In one notorious case in 2011, Nurisan Chedurame, 24, was
found dead on her village rubbish dump with her head smashed in.
Local media quoted police as saying her involvement with another
woman was the reason she was murdered.
That same year, two women thought to have been in a sexual
relationship were shot in a rice field outside Bangkok.
A worrying pattern of violent crimes prompted the
International Gay and Lesbian Human Rights Commission to write
to the Thai government in 2012 demanding that police stop
dismissing gender-based violence as crimes of passion.
Anjana Suvarnanda, a co-founder of the Anjaree Group, an
LGBT rights group, said violence towards lesbians was often
blamed on the victims. Many turn to mainstream social networking
sites like Facebook to air their grievances.

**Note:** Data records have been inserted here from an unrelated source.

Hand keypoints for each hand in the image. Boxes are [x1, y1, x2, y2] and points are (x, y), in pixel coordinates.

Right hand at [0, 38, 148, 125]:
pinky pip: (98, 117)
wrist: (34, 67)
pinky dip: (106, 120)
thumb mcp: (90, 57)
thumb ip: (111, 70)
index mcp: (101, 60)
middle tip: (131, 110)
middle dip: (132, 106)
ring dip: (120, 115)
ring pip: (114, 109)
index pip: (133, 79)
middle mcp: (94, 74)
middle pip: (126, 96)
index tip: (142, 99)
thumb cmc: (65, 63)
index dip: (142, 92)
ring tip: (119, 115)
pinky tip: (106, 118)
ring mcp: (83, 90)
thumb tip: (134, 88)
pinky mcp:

"Our inbox is overflowing with messages from women whose
parents are pressuring them to marry men," said Anjana.
Thai film and television has no shortage of LGBT stars. But
Prempreeda Pramoj Na Ayutthaya, a transgender rights activist
and programme officer at UNESCO, the United Nations' cultural
agency, in Bangkok, said acceptance is often superficial.
"The entertainment industry accepts us with open arms
because we poke fun at ourselves and make people laugh. But if
we want to be taken seriously in a field like medicine we are
not afforded the same courtesy," Prempreeda told Reuters.
Her friends will hesitate to back the draft bill, she said,
because they do not want to be identified by their birth gender.
Wiratana Kalayasiri, an opposition lawmaker pushing the
civil union bill, said getting it on the agenda was tough as
most members of parliament have conservative views on the issue.
"At first they bad-mouthed me and wondered if I would be
struck by lightning for backing this," he said.
But many now see the merits of appealing to LGBT voters, he
said, predicting the bill would pass in "less than a year".
Rights activist Anjana believes there is no time to waste.
When her friend collapsed and fell into a coma, it took
hours for staff at a Bangkok hospital to attend to her.
"They insisted her husband sign the medical release form.
Her partner is a woman, but the nurses refused to acknowledge
this," said Anjana. "We urgently need the law to protect us. The
rest, including less societal pressure, will follow."